Mechanics of Deformations at the Micro-Scale: Understanding the implications of the stochasticity, size-effects and constitutive properties of deformation of metals at the micrometer and sub-micrometer length-scales is critical for controlling process and product outcomes in mechanical microforming. We are working on new experimental paradigms for exploring the mechanics of deformation and microstructural consequences in microdeformation configurations using a custom-designed platform that can perform multiaxial manipulation inside an electron microscope.



Dr. Albert To’s expertise is in computational mechanics, topology optimization, and multiscale methods for advanced manufacturing. His current research activities include fast process modeling, process-microstructure-process relationship, support structure optimization, and cooling channel design for laser-based metal additive manufacturing.

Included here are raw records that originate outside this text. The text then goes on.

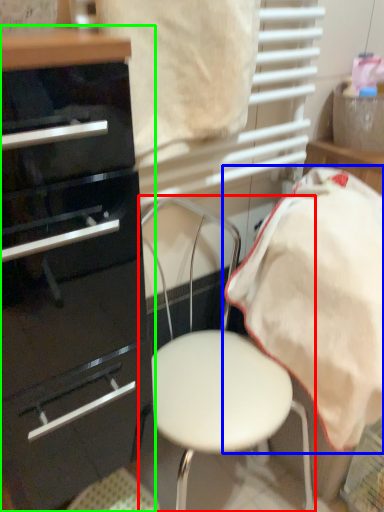
Question: Which object is positioned farthest from chair (highlighted by a red box)? Select from bedding (highlighted by a blue box) and chest of drawers (highlighted by a green box).

Choices:
 (A) bedding
 (B) chest of drawers

Answer: (B)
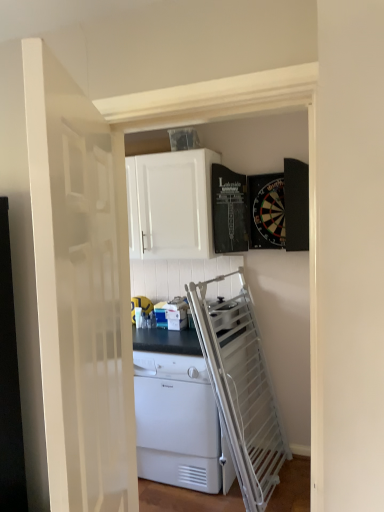
Question: Can we say white glossy door at center lies outside white plastic dishwasher at center?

The primary research interests of MOST-AM are in design optimization for additive manufacturing (AM), computational mechanics, and multiscale methods. Currently, his group is actively working on developing the "Lattice Structure Design Optimization" software for generating optimal lightweight and multi-physics design for AM. Ongoing research activities also include process-microstructure-property relationship of AM metals and support structure design optimization for AM.

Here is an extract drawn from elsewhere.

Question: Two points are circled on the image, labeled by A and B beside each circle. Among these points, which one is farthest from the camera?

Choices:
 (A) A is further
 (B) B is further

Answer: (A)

Design and Optimization for Additive Manufacturing: The goal of this project is to develop robust software for design and optimization of additive manufactured (AM) structural designs based on cellular structures. The key innovation in this technology is the utilization of micromechanics models for capturing the effective behavior of cellular structures in finite element analysis (FEA). This will enable solving topology optimization problems via FEA much more efficiently. The computational tools developed will help cut time in design phase, lower manufacturing cost, and reduce time to market for new AM structural product development.


Dr. Guofeng Wang's research is to develop and apply Integrated Computational Materials Engineering (ICME) methods for certification of advanced manufacturing techniques.

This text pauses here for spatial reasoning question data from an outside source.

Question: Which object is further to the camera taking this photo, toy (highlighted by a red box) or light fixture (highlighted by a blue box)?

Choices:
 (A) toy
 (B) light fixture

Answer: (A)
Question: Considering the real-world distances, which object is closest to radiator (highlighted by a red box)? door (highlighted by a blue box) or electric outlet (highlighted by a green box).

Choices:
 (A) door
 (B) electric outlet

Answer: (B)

Dr. Wiezorek’s group performs physical metallurgy related research on the characterization, design and engineering of microstructures to understand, optimize and enhance the properties of primarily metal based material, such as Al-, Mg-, Ti-, Ni-, Fe-alloys and intermetallics, for both structural and functional applications. The research utilizes expert application of electron-, ion- and photon-beam based analyses, such as scanning and transmission electron microscopy as well as X-ray diffraction methods, and processing by plastic deformation, thermo-mechanical and continuous wave and pulsed laser-based processing of bulk and thin film materials to elucidate processing-microstructure-property relationships, resulting in tailoring of the processing paths for enhanced performance in the envisaged application environments.


pmmd Wei Xiong Group

Researchers at the PMMD (Physical Metallurgy and Materials Design) Lab are working on alloy development and processing design based on fundamentals of materials thermodynamics and physical metallurgy. PMMD lab research covers a variety of inorganic materials including but not limited to steels, high entropy alloys, Nickel and Cobalt superalloys, light-weight alloys. One of the core-efforts at PMMD is to perform alloy design and processing optimization for advanced manufacturing. Both experiments and simulation are combined for developing new alloys and optimizing manufacturing processes at the PMMD lab. Regarding simulation, the so-called CALPHAD-based ICME methods (CALPHAD: Calculation of Phase Diagrams, ICME: Integrated Computational Materials Engineering) are applied to understand the mechanism of process-structure-property relation in different alloy systems and their processing. The experimental techniques cover thermal analysis, microstructure characterization, mechanical property measurements, thermal analysis, and alloy manufacturing such as casting and additive manufacturing. The PMMD lab performs materials manufacturing using a systems design approach to develop new materials to further increase the efficiency of advanced manufacturing of high-performance materials.